Marriage is under quiet attack, with several prominent media outlets normalising polygamy and relationship instability. Last week, New York magazine encouraged homewrecking and non-spousal crushes, having previously profiled a woman who divorced her implied-lazy husband to raise their child with another woman. The New York Times has highlighted Tumblr-era “feminist” Lindy West’s polygamous marriage in an interview about her recent memoir. Even the Wall Street Journal and New York Post gave uncritical airtime to “throuples” and infidelity, respectively.
While alternative relationship arrangements have been on the rise in recent years, this positive coverage makes these relationships seem far more popular than they are. There’s a difference between choosing “alt” arrangements and the chattering classes pretending as though they are normal. “There’s plenty of evidence at this point that a normie stable family life with two parents is best for kids and communities,” according to Kay Hymowitz, an expert on family and cultural change in America. There’s also plenty of evidence that non-monogamy is terrible for women.

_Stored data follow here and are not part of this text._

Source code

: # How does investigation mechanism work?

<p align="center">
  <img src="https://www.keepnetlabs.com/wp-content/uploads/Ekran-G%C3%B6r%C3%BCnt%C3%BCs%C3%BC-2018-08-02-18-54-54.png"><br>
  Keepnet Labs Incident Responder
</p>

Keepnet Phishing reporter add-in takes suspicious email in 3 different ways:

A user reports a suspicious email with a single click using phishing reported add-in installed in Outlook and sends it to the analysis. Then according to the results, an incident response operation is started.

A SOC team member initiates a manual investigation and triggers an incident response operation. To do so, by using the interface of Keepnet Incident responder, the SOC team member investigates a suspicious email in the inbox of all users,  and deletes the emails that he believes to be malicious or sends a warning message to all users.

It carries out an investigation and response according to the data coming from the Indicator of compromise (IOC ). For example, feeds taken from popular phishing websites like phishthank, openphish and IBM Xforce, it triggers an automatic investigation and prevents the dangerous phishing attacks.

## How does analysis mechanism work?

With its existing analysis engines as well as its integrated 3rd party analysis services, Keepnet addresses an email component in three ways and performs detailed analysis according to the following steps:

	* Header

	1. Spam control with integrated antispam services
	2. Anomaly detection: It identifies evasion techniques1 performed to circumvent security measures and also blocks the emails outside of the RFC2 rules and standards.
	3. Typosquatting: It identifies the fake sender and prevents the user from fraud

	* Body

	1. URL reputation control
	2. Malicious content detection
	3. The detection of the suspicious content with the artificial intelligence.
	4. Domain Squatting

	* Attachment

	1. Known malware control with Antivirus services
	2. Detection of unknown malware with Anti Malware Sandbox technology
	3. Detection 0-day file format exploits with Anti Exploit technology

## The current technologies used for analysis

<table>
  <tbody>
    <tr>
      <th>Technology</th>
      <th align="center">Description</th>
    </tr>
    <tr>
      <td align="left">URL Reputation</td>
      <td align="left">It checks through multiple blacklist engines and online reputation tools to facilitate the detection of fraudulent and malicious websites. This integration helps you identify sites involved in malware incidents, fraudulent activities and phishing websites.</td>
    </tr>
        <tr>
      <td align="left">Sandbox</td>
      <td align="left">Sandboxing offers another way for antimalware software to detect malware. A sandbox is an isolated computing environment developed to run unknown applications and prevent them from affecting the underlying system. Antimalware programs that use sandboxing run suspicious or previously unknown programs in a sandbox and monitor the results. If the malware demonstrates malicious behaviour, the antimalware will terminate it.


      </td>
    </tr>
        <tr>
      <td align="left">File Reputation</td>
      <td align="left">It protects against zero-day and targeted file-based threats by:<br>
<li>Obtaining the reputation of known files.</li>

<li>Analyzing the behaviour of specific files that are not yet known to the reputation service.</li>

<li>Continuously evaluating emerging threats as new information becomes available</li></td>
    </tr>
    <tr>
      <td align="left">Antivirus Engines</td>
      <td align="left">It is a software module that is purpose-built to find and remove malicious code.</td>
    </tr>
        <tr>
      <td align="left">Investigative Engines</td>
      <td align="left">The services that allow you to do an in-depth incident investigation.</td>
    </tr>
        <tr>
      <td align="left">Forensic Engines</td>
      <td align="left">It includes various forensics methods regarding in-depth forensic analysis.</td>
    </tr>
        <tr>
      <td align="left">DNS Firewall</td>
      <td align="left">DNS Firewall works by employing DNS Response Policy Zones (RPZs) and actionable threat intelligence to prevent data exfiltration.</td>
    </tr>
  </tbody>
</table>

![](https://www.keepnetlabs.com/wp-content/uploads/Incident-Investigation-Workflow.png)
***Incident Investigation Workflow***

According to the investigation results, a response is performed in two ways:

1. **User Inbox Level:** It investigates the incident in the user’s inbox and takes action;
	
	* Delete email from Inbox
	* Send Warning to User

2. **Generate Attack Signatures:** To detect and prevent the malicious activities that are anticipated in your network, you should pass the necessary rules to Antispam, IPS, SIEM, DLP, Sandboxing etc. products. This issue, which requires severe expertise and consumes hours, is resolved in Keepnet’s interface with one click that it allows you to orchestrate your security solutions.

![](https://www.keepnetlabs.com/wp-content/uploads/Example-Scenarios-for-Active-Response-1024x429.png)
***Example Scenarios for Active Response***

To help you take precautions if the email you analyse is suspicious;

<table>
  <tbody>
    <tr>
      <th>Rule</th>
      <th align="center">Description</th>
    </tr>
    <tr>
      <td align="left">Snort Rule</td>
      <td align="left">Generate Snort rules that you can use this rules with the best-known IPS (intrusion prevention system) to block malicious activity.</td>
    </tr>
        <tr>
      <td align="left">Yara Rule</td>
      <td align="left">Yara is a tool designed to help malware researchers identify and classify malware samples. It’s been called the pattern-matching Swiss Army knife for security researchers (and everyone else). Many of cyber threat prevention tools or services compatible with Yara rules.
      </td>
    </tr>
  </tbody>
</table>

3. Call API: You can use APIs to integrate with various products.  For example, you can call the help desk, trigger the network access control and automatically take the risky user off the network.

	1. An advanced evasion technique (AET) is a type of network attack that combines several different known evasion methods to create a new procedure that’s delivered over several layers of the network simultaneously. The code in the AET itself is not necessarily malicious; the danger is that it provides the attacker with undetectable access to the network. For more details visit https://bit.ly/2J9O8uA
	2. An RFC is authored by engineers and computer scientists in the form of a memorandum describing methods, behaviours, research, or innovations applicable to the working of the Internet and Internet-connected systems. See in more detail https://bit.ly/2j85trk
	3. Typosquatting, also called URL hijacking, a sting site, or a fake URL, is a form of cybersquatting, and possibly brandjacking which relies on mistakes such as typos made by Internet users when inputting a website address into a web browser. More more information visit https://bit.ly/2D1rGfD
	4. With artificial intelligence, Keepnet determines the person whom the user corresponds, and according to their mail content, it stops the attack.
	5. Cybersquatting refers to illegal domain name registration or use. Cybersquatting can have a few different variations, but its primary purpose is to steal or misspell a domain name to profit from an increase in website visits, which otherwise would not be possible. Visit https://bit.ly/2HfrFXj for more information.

The effort to make non-monogamy acceptable and cool isn’t new. The sexual revolution of the Sixties brought the first wave of enthusiasm for open relationships, championed by radical progressives and elite feminists who framed monogamy as a bourgeois constraint. The current resurgence isn’t surprising. West’s memoir gives non-traditional relationships a high-profile platform, and social media algorithms reward transgression.
Normalisation, in fact, is a bigger risk than ever. The online world pushes fringe posts to the forefront, while legacy publishers have an incentive to amplify content challenging marriage if it drives engagement. Data shows that 18-to-29-year-old Americans consider marriage and having kids less important for a fulfilling life than money. Meanwhile, 51% now consider open marriage acceptable, compared to only 15% of those aged 65 and older. Gallup data also suggests a significant increase in moral acceptance of polygamy, from 7 to 21% between 2001 and 2025.
For all the cultural enthusiasm, the data on what non-monogamous relationships mean for women and children is sobering. A 2021 review, drawing on 24 studies, found that women in polygamous marriages are more than twice as likely to experience depression as those in monogamous ones. Children in polygamous households show significantly worse emotional and educational outcomes. Meanwhile, children raised by two married biological parents consistently do better across health, education, and economic measures than those in any other family arrangement.
Proponents of non-monogamy might counter that not everyone wants or has children, and that the calculus is more about self-love and self-fulfilment. But the evidence doesn’t bear out delivery on those promises, either, with research suggesting that these relationships are often dominated by jealousy.
Normalising these arrangements as a cultural ideal is a different question from whether individuals can make them work. As for the individual level, the picture painted by West’s memoir is vivid yet worrying. Describing her domestic throuple arrangement, West writes: “I love sleeping in the guest room and crawling into bed with them in the morning. I love when they tuck me in and leave me to play on my phone as late as I want.” If self-love means being a guest in your own home, left to doomscroll all night, that certainly seems a lonely version of it.
Marriage isn’t perfect. But, on average, it remains the most successful long-term relationship structure. It’s for good reason that the nuclear family has been dominant in the West for hundreds of years. Normalising other models, meanwhile, is a status-signalling game for the elite, whose wealth and options mean they can avoid the negative consequences for everyone else. Most women already face a serious shortage of marriageable men. Calling it “liberation” that women can have multiple partners simply means men face less obligation. On that bet, women are told they’re winners but receive no payout. Polygamy and open relationships make losers out of everyone.